[Instruction 1] Edit the saddle thread by restating the passage that begins at the words "IT'S HERE! IT'S" and stops after "had no problems.", replacing "rails" with "saddle rails".
[Instruction 2] According to the saddle thread, why does the poster who looked at the Becker saddle turn it down? Answer in one to three sentences.

[Document text]

You can get that saddle here:
https://fairwheelbikes.com/index.php?main_page=product_info&cPath=19&products_id=485
It is $350!

You can get the BECKER Raod saddle for $340
Proven desgin that is comfortable and sells well!

https://sales.light-bikes.com/


----------



## Mdeth1313

DIRT BOY said:


> You can get that saddle here:
> https://fairwheelbikes.com/index.php?main_page=product_info&cPath=19&products_id=485
> It is $350!
> 
> You can get the BECKER Raod saddle for $340
> Proven desgin that is comfortable and sells well!
> 
> https://sales.light-bikes.com/



Wow- I thought the magma mg had fallen off the face of the earth-- I thought it should have, considering it came in way over its claimed weight and it hurt like hell to ride it- I guess they just jacked up the price- as the original msrp was somewhere around 199. 

I looked at the becker, but I need 1 major thing in a saddle-- recessed channel-- no channel, I go numb.


----------



## Mdeth1313

IT'S HERE! IT'S HERE- MY REPLACEMENT HAS ARRIVED! It's also 2g heavier-- bastards!
I'm gonna go install it-- edges are much smoother than the 1st one.


----------



## Mdeth1313

Just an update-- coming up on a week and the rails have held thru a couple of 20-30 mile rides, a 55 mile ride and a century (w/ some of the most horrific road conditions I've ridden recently). As advised, I backed off the torque on the rails from 6Nm to about 4.5Nm and I've had no problems.

BTW- this saddle is the most comfortable I've ever ridden-- the shape is working perfectly for me.


----------



## Mdeth1313

Ok,
here's the latest-- I'm now waiting to hear whether or not the MLD saddle is compatible w/ halfpipe/beam type seatpost clamps. Not getting into the details, but I was told not to use my ax-lightness post w/ the saddle until further notice.

[Record set]
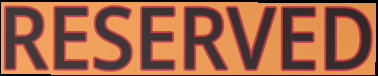
RESERVED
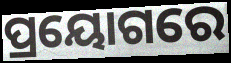
ପ୍ରୟୋଗରେ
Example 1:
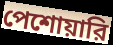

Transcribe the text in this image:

পেশোয়ারি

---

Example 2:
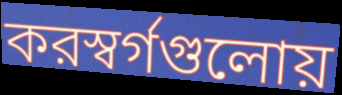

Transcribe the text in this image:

করস্বর্গগুলোয়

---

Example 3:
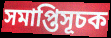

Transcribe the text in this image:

সমাপ্তিসূচক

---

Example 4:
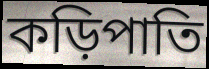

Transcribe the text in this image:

কড়িপাতি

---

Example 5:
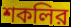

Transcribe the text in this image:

শকলির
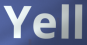
Yell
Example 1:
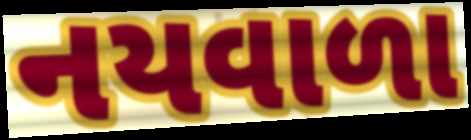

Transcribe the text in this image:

નયવાળા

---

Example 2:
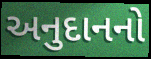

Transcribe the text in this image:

અનુદાનનો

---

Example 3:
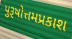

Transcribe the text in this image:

પુરૂષોત્તમપ્રકાશ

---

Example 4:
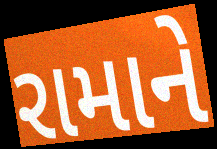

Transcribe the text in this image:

રામાને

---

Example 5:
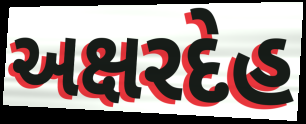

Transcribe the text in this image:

અક્ષરદેહ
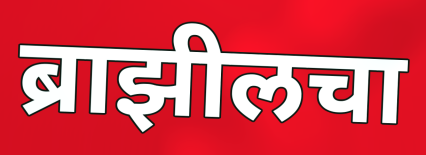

[Task response 1]
IT'S HERE! IT'S HERE- MY REPLACEMENT HAS ARRIVED! It's also 2g heavier-- bastards!
I'm gonna go install it-- edges are much smoother than the 1st one.


----------



## Mdeth1313

Just an update-- coming up on a week and the saddle rails have held thru a couple of 20-30 mile rides, a 55 mile ride and a century (w/ some of the most horrific road conditions I've ridden recently). As advised, I backed off the torque on the saddle rails from 6Nm to about 4.5Nm and I've had no problems.

[Task response 2] The poster needs a saddle with a recessed channel. Without a channel, the poster goes numb.